Dr. Leila Harris is an Associate Professor at IRES Institute on Resources Environment and Sustainability and in the Institute for Gender, Race, Sexuality and Social Justice at the University of British Columbia. She also serves as Co-Director for UBC’s Program on Water Governance, is a member of the EDGES research collaborative (Environment and Development: Gender, Equity, and Sustainability Perspectives), and is an Associate of the Department of Geography, and the Peter Wall Institute for Advanced Studies at UBC. She will be presenting on Monday 26 Feb, give a special research presentation co-sponsored by Geography and the Water Security Initiative of the Institute for Sustainable Communities. Please contact us if you are interested in attending.

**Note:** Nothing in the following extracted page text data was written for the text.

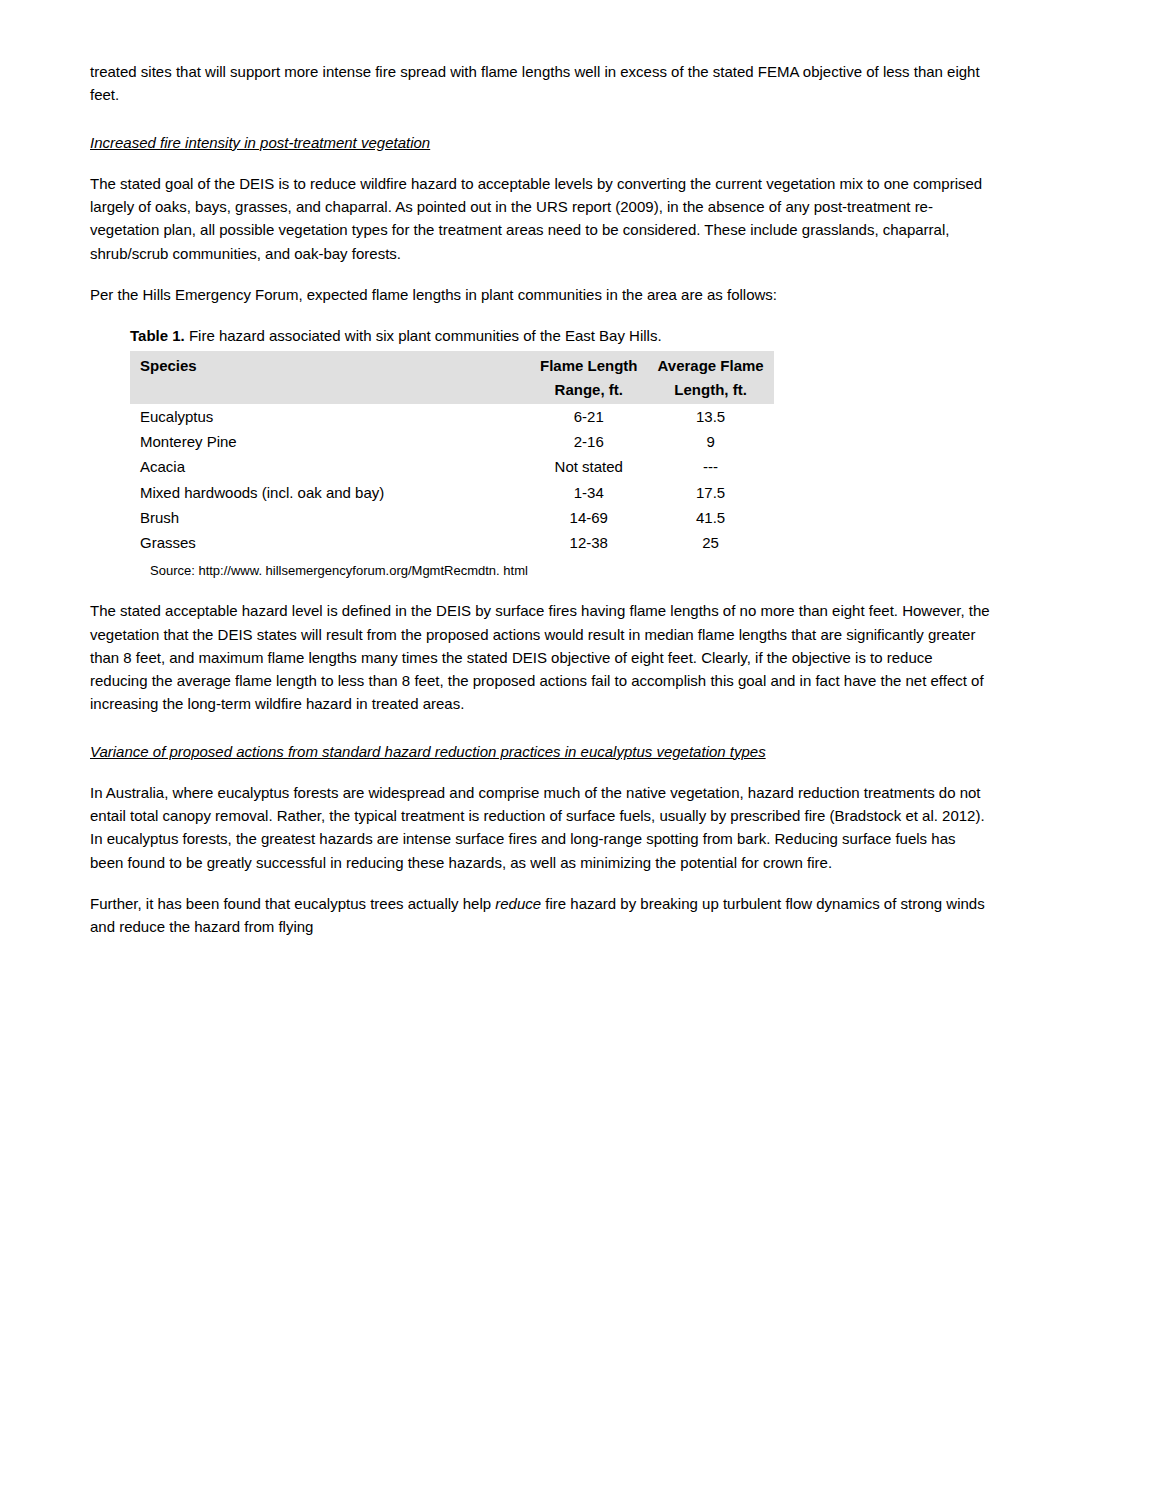treated sites that will support more intense fire spread with flame lengths well in excess of the stated FEMA objective of less than eight feet.
Increased fire intensity in post-treatment vegetation
The stated goal of the DEIS is to reduce wildfire hazard to acceptable levels by converting the current vegetation mix to one comprised largely of oaks, bays, grasses, and chaparral. As pointed out in the URS report (2009), in the absence of any post-treatment re-vegetation plan, all possible vegetation types for the treatment areas need to be considered. These include grasslands, chaparral, shrub/scrub communities, and oak-bay forests.
Per the Hills Emergency Forum, expected flame lengths in plant communities in the area are as follows:
Table 1. Fire hazard associated with six plant communities of the East Bay Hills.
| Species | Flame Length Range, ft. | Average Flame Length, ft. |
| --- | --- | --- |
| Eucalyptus | 6-21 | 13.5 |
| Monterey Pine | 2-16 | 9 |
| Acacia | Not stated | --- |
| Mixed hardwoods (incl. oak and bay) | 1-34 | 17.5 |
| Brush | 14-69 | 41.5 |
| Grasses | 12-38 | 25 |
Source: http://www. hillsemergencyforum.org/MgmtRecmdtn. html
The stated acceptable hazard level is defined in the DEIS by surface fires having flame lengths of no more than eight feet. However, the vegetation that the DEIS states will result from the proposed actions would result in median flame lengths that are significantly greater than 8 feet, and maximum flame lengths many times the stated DEIS objective of eight feet. Clearly, if the objective is to reduce reducing the average flame length to less than 8 feet, the proposed actions fail to accomplish this goal and in fact have the net effect of increasing the long-term wildfire hazard in treated areas.
Variance of proposed actions from standard hazard reduction practices in eucalyptus vegetation types
In Australia, where eucalyptus forests are widespread and comprise much of the native vegetation, hazard reduction treatments do not entail total canopy removal. Rather, the typical treatment is reduction of surface fuels, usually by prescribed fire (Bradstock et al. 2012). In eucalyptus forests, the greatest hazards are intense surface fires and long-range spotting from bark. Reducing surface fuels has been found to be greatly successful in reducing these hazards, as well as minimizing the potential for crown fire.
Further, it has been found that eucalyptus trees actually help reduce fire hazard by breaking up turbulent flow dynamics of strong winds and reduce the hazard from flying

The below outlines details of the talk:

Implementing, Narrating, and Resisting the Human Right to Water
 
The human right to water has been intensely debated in the last several decades, particularly since the formal adoption of the right by the UN General Assembly in 2010.  Among other contours of the debate, some have highlighted the difficulties of implementation, while others have suggested that a rights framework is inappropriate for the many challenges regarding water access and quality for impoverished and marginalized populations. The approach taken for this talk is to investigate the human right to water, not as a legal principle, nor as a global policy regime, but rather as a daily lived reality for millions of people around the world.  In particular, I focus on the context of underserved communities in Cape Town and Accra to ask: how do people in these sites narrate and express their experience of uneven and differentiated access to, and quality of water?  To what degree does the human right to water and sanitation affect conditions and experiences in these locales, whether in terms of altering the material conditions of water, or in terms of ways that residents themselves express and negotiate these daily realities?  My argument is that the human right to water and sanitation needs to be understood as much more than a question of basic access to water in terms of locations of standpipes, or minimal flows to meet daily bodily needs (e.g. 50 l per person/day). Instead, I am interested in exploring the HRW in terms of the meanings that people attach to the differentiated, unequal and uncertain geography of daily water access and quality.  With this focus, I ask: How do people understand themselves, or their communities, in relation to their lived experience of uneven, uncertain, and unequal access, and how does this affect their sense of themselves (subjectivity), their senses of inclusion / exclusion as well as their relationship to key socio-political differences in their communities (articulations of socio-spatial difference), or shifting notions of state-society relations?